Explorers of the New Century
Updated: My review here.
There’s a new book coming from Magnus Mills apparently to be called “Explorers of the New Century,” but alas, it won’t be out until September of 2005. Mills is one of the only authors that I purposefully query Amazon for looking for new titles, so I was pleased to see this one is coming. I hate to judge a book by its cover, but since I also have a keen interest in exploration, I’m excited about the prospects for this one.
All of his books take place in cloistered little worlds populated with obsessive people going about their oddly mundane tasks. But there’s always something slightly off and mildly sinister lurking behind the scenes that’s never quite fully exposed. It’s hard to explain why this makes for such compelling literature (though in my mind that’s exactly what makes it so compelling.) Perhaps it has something to do with the dry, deadpan style Mills employs to express the quite pride the main character always shows in his manual labors.
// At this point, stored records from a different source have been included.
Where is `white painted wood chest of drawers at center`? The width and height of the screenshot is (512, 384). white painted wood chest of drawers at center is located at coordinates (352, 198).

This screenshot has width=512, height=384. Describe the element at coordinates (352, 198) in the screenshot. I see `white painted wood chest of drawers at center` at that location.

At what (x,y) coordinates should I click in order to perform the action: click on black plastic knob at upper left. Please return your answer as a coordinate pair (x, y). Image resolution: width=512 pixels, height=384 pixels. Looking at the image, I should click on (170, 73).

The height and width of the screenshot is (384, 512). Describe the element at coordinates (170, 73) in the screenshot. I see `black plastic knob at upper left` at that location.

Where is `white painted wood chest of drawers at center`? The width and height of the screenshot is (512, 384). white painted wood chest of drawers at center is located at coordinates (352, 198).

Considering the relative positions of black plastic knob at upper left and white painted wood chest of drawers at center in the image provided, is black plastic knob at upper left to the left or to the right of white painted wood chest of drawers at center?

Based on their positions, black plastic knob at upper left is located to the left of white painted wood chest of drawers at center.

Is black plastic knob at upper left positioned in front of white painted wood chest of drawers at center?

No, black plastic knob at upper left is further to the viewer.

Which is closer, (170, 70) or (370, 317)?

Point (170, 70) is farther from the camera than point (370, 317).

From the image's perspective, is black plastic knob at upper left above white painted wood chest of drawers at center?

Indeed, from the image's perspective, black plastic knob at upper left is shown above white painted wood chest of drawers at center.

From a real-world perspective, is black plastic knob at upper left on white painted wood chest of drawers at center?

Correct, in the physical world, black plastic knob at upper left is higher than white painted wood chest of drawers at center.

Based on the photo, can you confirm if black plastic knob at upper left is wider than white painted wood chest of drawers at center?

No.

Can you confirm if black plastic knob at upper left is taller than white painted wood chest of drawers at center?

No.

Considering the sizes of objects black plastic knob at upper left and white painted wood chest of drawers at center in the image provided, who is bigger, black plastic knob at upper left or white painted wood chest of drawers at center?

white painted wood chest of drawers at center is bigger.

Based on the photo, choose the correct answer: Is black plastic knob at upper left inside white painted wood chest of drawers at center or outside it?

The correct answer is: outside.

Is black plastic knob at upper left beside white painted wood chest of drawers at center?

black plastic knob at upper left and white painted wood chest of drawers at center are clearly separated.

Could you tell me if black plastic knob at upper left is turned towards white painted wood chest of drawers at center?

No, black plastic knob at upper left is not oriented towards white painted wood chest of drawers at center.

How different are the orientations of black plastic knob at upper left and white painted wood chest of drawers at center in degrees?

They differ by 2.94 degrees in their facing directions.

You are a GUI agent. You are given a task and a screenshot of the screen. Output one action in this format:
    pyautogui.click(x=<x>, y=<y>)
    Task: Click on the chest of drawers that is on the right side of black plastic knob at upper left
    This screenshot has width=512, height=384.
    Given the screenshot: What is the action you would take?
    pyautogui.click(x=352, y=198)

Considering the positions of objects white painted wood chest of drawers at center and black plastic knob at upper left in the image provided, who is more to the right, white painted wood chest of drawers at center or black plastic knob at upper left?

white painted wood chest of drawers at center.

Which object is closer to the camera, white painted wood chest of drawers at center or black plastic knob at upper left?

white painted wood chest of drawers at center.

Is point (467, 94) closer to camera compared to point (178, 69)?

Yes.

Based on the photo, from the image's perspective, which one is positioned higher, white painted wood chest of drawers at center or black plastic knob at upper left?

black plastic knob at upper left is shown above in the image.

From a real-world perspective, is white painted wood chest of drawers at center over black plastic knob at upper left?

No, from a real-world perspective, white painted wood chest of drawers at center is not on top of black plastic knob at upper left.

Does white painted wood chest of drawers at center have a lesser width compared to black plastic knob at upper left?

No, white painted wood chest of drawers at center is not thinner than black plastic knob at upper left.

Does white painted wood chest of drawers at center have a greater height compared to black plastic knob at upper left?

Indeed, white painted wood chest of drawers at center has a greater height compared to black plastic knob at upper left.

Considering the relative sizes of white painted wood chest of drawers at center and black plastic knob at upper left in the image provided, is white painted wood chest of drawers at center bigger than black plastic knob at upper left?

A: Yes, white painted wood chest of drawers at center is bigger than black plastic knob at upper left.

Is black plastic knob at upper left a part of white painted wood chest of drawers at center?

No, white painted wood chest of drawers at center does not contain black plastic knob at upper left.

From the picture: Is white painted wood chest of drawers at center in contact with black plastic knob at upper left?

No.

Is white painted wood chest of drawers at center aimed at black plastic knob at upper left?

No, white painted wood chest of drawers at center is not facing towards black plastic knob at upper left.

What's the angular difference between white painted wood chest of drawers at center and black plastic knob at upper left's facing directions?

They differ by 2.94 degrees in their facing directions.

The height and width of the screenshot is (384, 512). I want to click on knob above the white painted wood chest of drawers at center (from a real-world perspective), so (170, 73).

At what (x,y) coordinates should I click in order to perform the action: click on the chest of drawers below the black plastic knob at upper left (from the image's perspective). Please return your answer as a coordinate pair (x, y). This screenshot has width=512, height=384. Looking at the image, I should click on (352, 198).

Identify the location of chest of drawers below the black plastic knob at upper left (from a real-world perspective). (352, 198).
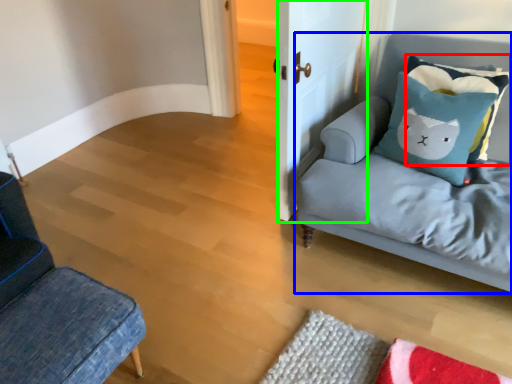
Question: Based on their relative distances, which object is nearer to pillow (highlighted by a red box)? Choose from studio couch (highlighted by a blue box) and door (highlighted by a green box).

Choices:
 (A) studio couch
 (B) door

Answer: (A)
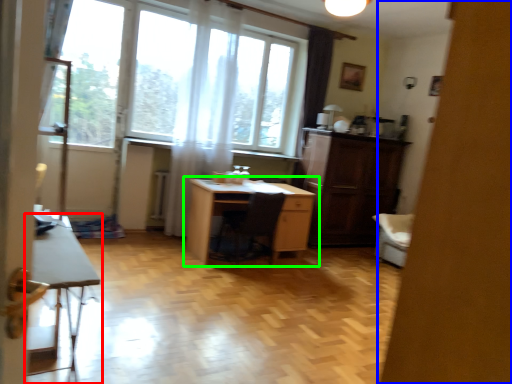
Question: Considering the real-world distances, which object is closest to table (highlighted by a red box)? screen door (highlighted by a blue box) or desk (highlighted by a green box).

Choices:
 (A) screen door
 (B) desk

Answer: (A)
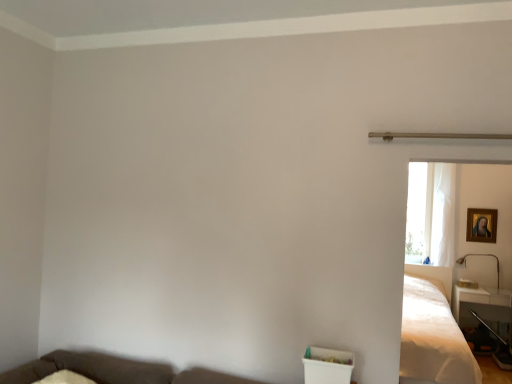
Question: Considering the relative positions of white sheer curtain at right and brown fabric couch at lower left in the image provided, is white sheer curtain at right to the left or to the right of brown fabric couch at lower left?

Choices:
 (A) right
 (B) left

Answer: (A)

Question: Which is correct: white sheer curtain at right is inside brown fabric couch at lower left, or outside of it?

Choices:
 (A) inside
 (B) outside

Answer: (B)

Question: Estimate the real-world distances between objects in this image. Which object is farther from the brown fabric couch at lower left?

Choices:
 (A) white glossy table at lower right
 (B) white satin bed at right
 (C) white sheer curtain at right
 (D) metallic gold lamp at right
 (E) gold-framed painting at upper right

Answer: (D)

Question: Which of these objects is positioned farthest from the white satin bed at right?

Choices:
 (A) white sheer curtain at right
 (B) gold-framed painting at upper right
 (C) white glossy table at lower right
 (D) metallic gold lamp at right
 (E) brown fabric couch at lower left

Answer: (E)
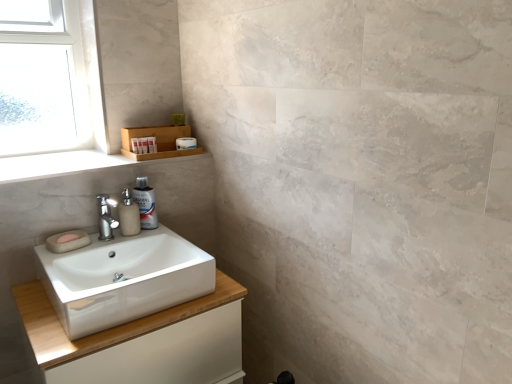
I want to click on empty space that is ontop of wooden tray at upper left (from a real-world perspective), so click(x=73, y=159).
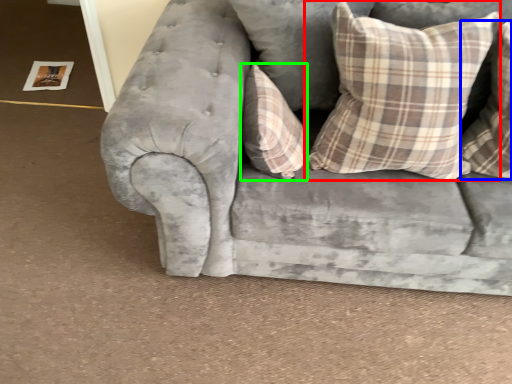
Question: Considering the real-world distances, which object is farthest from pillow (highlighted by a red box)? pillow (highlighted by a blue box) or pillow (highlighted by a green box)?

Choices:
 (A) pillow
 (B) pillow

Answer: (B)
Here’s the only bit of recent news I could find about the book and Mills out on the web:
It’s set on an imaginary expedition to reach somewhere called ‘the furthest point from civilisation’. The brilliance is in the portrayal of the internal politics of the two groups of explorers. […] Mills has not only moved publishers, he has also moved jobs. After driving the 137 and 159 buses out of Streatham Bus Garage, he became a postman, only, so the story goes, so that he could say he had become “a man of letters”. Now he subsidises his writing by driving a van for British Telecom and he’s still with letters - he delivers the internal mail from London to Oxford.
I, too, regularly search Amazon for news of any new Magnus Mills work, and was delighted to see ‘Explorers of the New Century’ advertised there as a ‘not yet published’ book. September 2005 seems a very long way away…Mills has made me laugh aloud more than any other author I’ve read - a fact which bemuses many of my friends - and their bemusement bemuses me. The scene in which the protagonist attempts to order groceries by telephone in ‘All Quiet on the Orient Express’ is the funniest thing I have ever read, and after reading ‘The Scheme for Full Employment’, I regulalrly attempt to take ‘an early swerve’ from work. I look forward to this new novel. In fact, I can hardly wait.